Chose lue. Anthony Guyon : Histoire des Tirailleurs Sénégalais. De l’indigène au soldat, de 1857 à nos jours, Perrin, 2022.

La première histoire globale d’un corps d’armée mythique.
Créé par décret impérial en juillet 1857, le premier bataillon de tirailleurs n’a de sénégalais que le nom : en effet, ce corps de militaires constitué au sein de l’empire colonial français regroupe en réalité toute la « force noire » – c’est-à-dire les soldats africains de couleur qui se battent pour la France.

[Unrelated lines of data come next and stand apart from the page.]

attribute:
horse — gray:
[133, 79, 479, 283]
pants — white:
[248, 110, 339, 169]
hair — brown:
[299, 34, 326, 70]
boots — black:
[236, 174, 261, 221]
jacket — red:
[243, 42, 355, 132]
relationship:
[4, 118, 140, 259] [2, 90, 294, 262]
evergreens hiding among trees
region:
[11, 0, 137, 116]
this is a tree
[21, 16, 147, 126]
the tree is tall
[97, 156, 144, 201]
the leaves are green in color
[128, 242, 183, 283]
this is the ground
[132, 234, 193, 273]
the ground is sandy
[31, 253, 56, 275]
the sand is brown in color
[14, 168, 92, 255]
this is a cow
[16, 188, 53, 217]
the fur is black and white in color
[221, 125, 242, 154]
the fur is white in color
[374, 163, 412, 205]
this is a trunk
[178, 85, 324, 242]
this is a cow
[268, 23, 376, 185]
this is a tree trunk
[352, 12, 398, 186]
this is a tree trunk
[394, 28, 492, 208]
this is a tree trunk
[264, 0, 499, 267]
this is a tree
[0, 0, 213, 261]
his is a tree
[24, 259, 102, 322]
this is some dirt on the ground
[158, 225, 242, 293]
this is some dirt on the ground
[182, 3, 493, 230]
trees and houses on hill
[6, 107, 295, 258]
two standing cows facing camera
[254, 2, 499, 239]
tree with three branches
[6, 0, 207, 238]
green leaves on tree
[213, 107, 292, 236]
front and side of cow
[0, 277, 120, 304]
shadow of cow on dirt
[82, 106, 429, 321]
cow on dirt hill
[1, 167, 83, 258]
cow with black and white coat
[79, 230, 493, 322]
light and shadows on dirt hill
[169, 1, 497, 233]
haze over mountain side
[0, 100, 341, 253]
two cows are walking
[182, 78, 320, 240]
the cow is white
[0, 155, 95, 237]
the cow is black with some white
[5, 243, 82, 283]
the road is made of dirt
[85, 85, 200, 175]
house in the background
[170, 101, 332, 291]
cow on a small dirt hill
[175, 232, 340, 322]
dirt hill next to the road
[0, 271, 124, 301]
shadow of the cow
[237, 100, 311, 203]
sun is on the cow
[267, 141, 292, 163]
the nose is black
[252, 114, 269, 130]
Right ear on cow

Si les études portant sur le rôle des tirailleurs sénégalais dans les deux conflits mondiaux sont légion, rares sont les ouvrages qui retracent toute leur histoire, de la création de ce corps au XIXe siècle à sa dissolution en 1960. S’intéressant aux trajectoires collectives comme aux destins individuels (le militant Lamine Senghor, le résistant Addi Bâ ou encore le Français libre Georges Koudoukou), Anthony Guyon propose ici la première synthèse globale sur le sujet. Il revient sur les moments de gloire de cette armée – comme la défense de Reims en 1918, la bataille de Bir Hakeim en 1942 ou l’opération Anvil en 1944 –, autant que sur les tragédies qui jalonnent également son parcours (citons notamment les terribles massacres commis par la Wehrmacht à leur encontre lors de la campagne de France).
Loin des habituels clichés qui font que, aujourd’hui encore, l’iconographie dégradante incarnée par « Y’a bon Banania » demeure l’un des premiers éléments associés à l’identité des tirailleurs sénégalais, cet ouvrage à la fois complet et accessible illustre toute la complexité de leur position à mi-chemin entre les sociétés coloniales et l’autorité métropolitaine. À mettre entre toutes les mains.